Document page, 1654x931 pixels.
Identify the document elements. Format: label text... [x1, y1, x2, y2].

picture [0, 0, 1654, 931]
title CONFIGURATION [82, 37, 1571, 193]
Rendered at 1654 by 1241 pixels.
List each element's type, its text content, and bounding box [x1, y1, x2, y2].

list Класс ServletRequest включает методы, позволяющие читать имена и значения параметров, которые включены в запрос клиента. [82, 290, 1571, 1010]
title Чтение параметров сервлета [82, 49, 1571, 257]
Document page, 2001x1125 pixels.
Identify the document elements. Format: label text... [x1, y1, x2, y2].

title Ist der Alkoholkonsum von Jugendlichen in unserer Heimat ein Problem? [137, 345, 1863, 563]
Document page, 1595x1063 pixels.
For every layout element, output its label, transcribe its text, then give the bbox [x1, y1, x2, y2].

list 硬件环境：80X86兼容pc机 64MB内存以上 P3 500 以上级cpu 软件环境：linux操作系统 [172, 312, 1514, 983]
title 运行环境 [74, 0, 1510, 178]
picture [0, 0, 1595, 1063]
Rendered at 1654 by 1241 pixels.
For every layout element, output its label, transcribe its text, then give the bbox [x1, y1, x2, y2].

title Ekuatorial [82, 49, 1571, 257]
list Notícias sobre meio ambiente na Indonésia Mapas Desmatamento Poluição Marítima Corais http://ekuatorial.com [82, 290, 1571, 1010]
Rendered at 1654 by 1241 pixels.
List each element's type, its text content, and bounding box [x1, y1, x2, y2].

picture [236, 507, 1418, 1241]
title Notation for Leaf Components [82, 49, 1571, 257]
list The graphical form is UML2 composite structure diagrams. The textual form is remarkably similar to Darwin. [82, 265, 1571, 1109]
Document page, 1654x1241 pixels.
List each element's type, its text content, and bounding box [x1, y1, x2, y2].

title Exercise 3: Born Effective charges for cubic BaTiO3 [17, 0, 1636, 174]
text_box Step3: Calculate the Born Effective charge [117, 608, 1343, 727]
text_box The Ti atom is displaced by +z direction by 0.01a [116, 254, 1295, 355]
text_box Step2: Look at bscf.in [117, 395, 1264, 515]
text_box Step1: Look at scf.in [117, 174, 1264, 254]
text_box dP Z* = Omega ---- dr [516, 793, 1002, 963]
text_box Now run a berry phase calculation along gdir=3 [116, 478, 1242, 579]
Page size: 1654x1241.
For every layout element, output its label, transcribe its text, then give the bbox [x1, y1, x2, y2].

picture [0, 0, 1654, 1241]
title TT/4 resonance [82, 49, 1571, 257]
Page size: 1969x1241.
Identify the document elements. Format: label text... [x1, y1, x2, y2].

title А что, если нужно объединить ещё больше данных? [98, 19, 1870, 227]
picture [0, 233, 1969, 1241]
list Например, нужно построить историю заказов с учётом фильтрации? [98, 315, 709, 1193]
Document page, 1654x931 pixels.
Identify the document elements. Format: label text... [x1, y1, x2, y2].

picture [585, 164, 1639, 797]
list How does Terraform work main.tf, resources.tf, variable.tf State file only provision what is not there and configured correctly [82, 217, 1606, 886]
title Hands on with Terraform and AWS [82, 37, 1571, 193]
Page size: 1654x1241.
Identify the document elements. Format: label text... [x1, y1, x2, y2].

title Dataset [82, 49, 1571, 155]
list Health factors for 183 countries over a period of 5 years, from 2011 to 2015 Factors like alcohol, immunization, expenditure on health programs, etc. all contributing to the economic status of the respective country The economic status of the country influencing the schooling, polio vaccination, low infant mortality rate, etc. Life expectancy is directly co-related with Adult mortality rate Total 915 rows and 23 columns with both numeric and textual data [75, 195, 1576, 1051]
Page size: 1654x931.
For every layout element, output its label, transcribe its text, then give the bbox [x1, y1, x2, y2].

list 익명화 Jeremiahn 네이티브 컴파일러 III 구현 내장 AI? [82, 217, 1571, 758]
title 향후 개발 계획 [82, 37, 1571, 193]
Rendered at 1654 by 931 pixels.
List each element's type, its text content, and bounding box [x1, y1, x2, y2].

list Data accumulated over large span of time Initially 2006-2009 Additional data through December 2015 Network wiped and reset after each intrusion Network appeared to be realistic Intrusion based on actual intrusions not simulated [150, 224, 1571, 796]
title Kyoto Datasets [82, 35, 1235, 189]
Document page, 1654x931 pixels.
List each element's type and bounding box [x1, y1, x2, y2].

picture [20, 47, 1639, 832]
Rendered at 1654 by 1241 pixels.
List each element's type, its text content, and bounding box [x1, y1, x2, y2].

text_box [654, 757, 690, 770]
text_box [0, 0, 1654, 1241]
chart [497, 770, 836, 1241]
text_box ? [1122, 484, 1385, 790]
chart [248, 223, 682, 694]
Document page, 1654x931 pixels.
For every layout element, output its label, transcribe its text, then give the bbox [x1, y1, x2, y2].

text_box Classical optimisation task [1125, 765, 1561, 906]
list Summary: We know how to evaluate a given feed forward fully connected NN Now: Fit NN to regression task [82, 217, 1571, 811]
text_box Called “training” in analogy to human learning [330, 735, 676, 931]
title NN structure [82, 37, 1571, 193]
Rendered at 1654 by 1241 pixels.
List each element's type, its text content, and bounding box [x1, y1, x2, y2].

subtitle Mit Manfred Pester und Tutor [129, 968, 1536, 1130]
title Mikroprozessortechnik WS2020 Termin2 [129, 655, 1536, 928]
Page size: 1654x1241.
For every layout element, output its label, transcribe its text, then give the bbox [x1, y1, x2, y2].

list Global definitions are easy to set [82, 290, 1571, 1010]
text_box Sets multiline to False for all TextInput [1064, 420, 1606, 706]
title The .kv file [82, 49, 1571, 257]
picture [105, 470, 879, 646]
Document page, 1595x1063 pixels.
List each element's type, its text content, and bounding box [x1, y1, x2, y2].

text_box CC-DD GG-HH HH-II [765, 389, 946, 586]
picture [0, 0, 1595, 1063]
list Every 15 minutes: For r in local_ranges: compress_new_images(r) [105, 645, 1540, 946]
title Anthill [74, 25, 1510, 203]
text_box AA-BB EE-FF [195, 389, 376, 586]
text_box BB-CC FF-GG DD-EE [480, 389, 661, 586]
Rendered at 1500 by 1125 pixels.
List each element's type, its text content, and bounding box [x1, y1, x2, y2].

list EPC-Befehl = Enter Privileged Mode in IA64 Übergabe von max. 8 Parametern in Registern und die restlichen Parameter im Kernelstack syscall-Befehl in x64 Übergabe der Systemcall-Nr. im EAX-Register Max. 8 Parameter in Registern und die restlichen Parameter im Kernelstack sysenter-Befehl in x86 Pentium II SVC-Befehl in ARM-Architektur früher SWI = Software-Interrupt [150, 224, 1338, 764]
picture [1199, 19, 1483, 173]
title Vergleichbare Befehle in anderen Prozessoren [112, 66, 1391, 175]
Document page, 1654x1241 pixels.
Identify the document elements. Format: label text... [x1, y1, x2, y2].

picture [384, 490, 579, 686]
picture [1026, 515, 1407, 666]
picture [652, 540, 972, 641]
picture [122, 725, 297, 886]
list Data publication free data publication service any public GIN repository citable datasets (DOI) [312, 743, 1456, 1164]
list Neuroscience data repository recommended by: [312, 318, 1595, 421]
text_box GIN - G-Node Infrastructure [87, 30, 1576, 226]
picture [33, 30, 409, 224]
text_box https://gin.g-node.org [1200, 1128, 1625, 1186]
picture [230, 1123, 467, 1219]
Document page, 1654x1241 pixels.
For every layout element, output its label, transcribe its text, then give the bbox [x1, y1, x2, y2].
+ + + + + + +
**Work to complete:** Retype all the records above line for line, without changing anything.

**Task result:**
Document page, 1654x931 pixels.
Identify the document elements. Format: label text... [x1, y1, x2, y2].

picture [0, 0, 1654, 931]
title CONFIGURATION [82, 37, 1571, 193]
Rendered at 1654 by 1241 pixels.
List each element's type, its text content, and bounding box [x1, y1, x2, y2].

list Класс ServletRequest включает методы, позволяющие читать имена и значения параметров, которые включены в запрос клиента. [82, 290, 1571, 1010]
title Чтение параметров сервлета [82, 49, 1571, 257]
Document page, 2001x1125 pixels.
Identify the document elements. Format: label text... [x1, y1, x2, y2].

title Ist der Alkoholkonsum von Jugendlichen in unserer Heimat ein Problem? [137, 345, 1863, 563]
Document page, 1595x1063 pixels.
For every layout element, output its label, transcribe its text, then give the bbox [x1, y1, x2, y2].

list 硬件环境：80X86兼容pc机 64MB内存以上 P3 500 以上级cpu 软件环境：linux操作系统 [172, 312, 1514, 983]
title 运行环境 [74, 0, 1510, 178]
picture [0, 0, 1595, 1063]
Rendered at 1654 by 1241 pixels.
For every layout element, output its label, transcribe its text, then give the bbox [x1, y1, x2, y2].

title Ekuatorial [82, 49, 1571, 257]
list Notícias sobre meio ambiente na Indonésia Mapas Desmatamento Poluição Marítima Corais http://ekuatorial.com [82, 290, 1571, 1010]
Rendered at 1654 by 1241 pixels.
List each element's type, its text content, and bounding box [x1, y1, x2, y2].

picture [236, 507, 1418, 1241]
title Notation for Leaf Components [82, 49, 1571, 257]
list The graphical form is UML2 composite structure diagrams. The textual form is remarkably similar to Darwin. [82, 265, 1571, 1109]
Document page, 1654x1241 pixels.
List each element's type, its text content, and bounding box [x1, y1, x2, y2].

title Exercise 3: Born Effective charges for cubic BaTiO3 [17, 0, 1636, 174]
text_box Step3: Calculate the Born Effective charge [117, 608, 1343, 727]
text_box The Ti atom is displaced by +z direction by 0.01a [116, 254, 1295, 355]
text_box Step2: Look at bscf.in [117, 395, 1264, 515]
text_box Step1: Look at scf.in [117, 174, 1264, 254]
text_box dP Z* = Omega ---- dr [516, 793, 1002, 963]
text_box Now run a berry phase calculation along gdir=3 [116, 478, 1242, 579]
Page size: 1654x1241.
For every layout element, output its label, transcribe its text, then give the bbox [x1, y1, x2, y2].

picture [0, 0, 1654, 1241]
title TT/4 resonance [82, 49, 1571, 257]
Page size: 1969x1241.
Identify the document elements. Format: label text... [x1, y1, x2, y2].

title А что, если нужно объединить ещё больше данных? [98, 19, 1870, 227]
picture [0, 233, 1969, 1241]
list Например, нужно построить историю заказов с учётом фильтрации? [98, 315, 709, 1193]
Document page, 1654x931 pixels.
Identify the document elements. Format: label text... [x1, y1, x2, y2].

picture [585, 164, 1639, 797]
list How does Terraform work main.tf, resources.tf, variable.tf State file only provision what is not there and configured correctly [82, 217, 1606, 886]
title Hands on with Terraform and AWS [82, 37, 1571, 193]
Page size: 1654x1241.
Identify the document elements. Format: label text... [x1, y1, x2, y2].

title Dataset [82, 49, 1571, 155]
list Health factors for 183 countries over a period of 5 years, from 2011 to 2015 Factors like alcohol, immunization, expenditure on health programs, etc. all contributing to the economic status of the respective country The economic status of the country influencing the schooling, polio vaccination, low infant mortality rate, etc. Life expectancy is directly co-related with Adult mortality rate Total 915 rows and 23 columns with both numeric and textual data [75, 195, 1576, 1051]
Page size: 1654x931.
For every layout element, output its label, transcribe its text, then give the bbox [x1, y1, x2, y2].

list 익명화 Jeremiahn 네이티브 컴파일러 III 구현 내장 AI? [82, 217, 1571, 758]
title 향후 개발 계획 [82, 37, 1571, 193]
Rendered at 1654 by 931 pixels.
List each element's type, its text content, and bounding box [x1, y1, x2, y2].

list Data accumulated over large span of time Initially 2006-2009 Additional data through December 2015 Network wiped and reset after each intrusion Network appeared to be realistic Intrusion based on actual intrusions not simulated [150, 224, 1571, 796]
title Kyoto Datasets [82, 35, 1235, 189]
Document page, 1654x931 pixels.
List each element's type and bounding box [x1, y1, x2, y2].

picture [20, 47, 1639, 832]
Rendered at 1654 by 1241 pixels.
List each element's type, its text content, and bounding box [x1, y1, x2, y2].

text_box [654, 757, 690, 770]
text_box [0, 0, 1654, 1241]
chart [497, 770, 836, 1241]
text_box ? [1122, 484, 1385, 790]
chart [248, 223, 682, 694]
Document page, 1654x931 pixels.
For every layout element, output its label, transcribe its text, then give the bbox [x1, y1, x2, y2].

text_box Classical optimisation task [1125, 765, 1561, 906]
list Summary: We know how to evaluate a given feed forward fully connected NN Now: Fit NN to regression task [82, 217, 1571, 811]
text_box Called “training” in analogy to human learning [330, 735, 676, 931]
title NN structure [82, 37, 1571, 193]
Rendered at 1654 by 1241 pixels.
List each element's type, its text content, and bounding box [x1, y1, x2, y2].

subtitle Mit Manfred Pester und Tutor [129, 968, 1536, 1130]
title Mikroprozessortechnik WS2020 Termin2 [129, 655, 1536, 928]
Page size: 1654x1241.
For every layout element, output its label, transcribe its text, then give the bbox [x1, y1, x2, y2].

list Global definitions are easy to set [82, 290, 1571, 1010]
text_box Sets multiline to False for all TextInput [1064, 420, 1606, 706]
title The .kv file [82, 49, 1571, 257]
picture [105, 470, 879, 646]
Document page, 1595x1063 pixels.
List each element's type, its text content, and bounding box [x1, y1, x2, y2].

text_box CC-DD GG-HH HH-II [765, 389, 946, 586]
picture [0, 0, 1595, 1063]
list Every 15 minutes: For r in local_ranges: compress_new_images(r) [105, 645, 1540, 946]
title Anthill [74, 25, 1510, 203]
text_box AA-BB EE-FF [195, 389, 376, 586]
text_box BB-CC FF-GG DD-EE [480, 389, 661, 586]
Rendered at 1500 by 1125 pixels.
List each element's type, its text content, and bounding box [x1, y1, x2, y2].

list EPC-Befehl = Enter Privileged Mode in IA64 Übergabe von max. 8 Parametern in Registern und die restlichen Parameter im Kernelstack syscall-Befehl in x64 Übergabe der Systemcall-Nr. im EAX-Register Max. 8 Parameter in Registern und die restlichen Parameter im Kernelstack sysenter-Befehl in x86 Pentium II SVC-Befehl in ARM-Architektur früher SWI = Software-Interrupt [150, 224, 1338, 764]
picture [1199, 19, 1483, 173]
title Vergleichbare Befehle in anderen Prozessoren [112, 66, 1391, 175]
Document page, 1654x1241 pixels.
Identify the document elements. Format: label text... [x1, y1, x2, y2].

picture [384, 490, 579, 686]
picture [1026, 515, 1407, 666]
picture [652, 540, 972, 641]
picture [122, 725, 297, 886]
list Data publication free data publication service any public GIN repository citable datasets (DOI) [312, 743, 1456, 1164]
list Neuroscience data repository recommended by: [312, 318, 1595, 421]
text_box GIN - G-Node Infrastructure [87, 30, 1576, 226]
picture [33, 30, 409, 224]
text_box https://gin.g-node.org [1200, 1128, 1625, 1186]
picture [230, 1123, 467, 1219]
Document page, 1654x1241 pixels.
For every layout element, output its label, transcribe its text, then give the bbox [x1, y1, x2, y2].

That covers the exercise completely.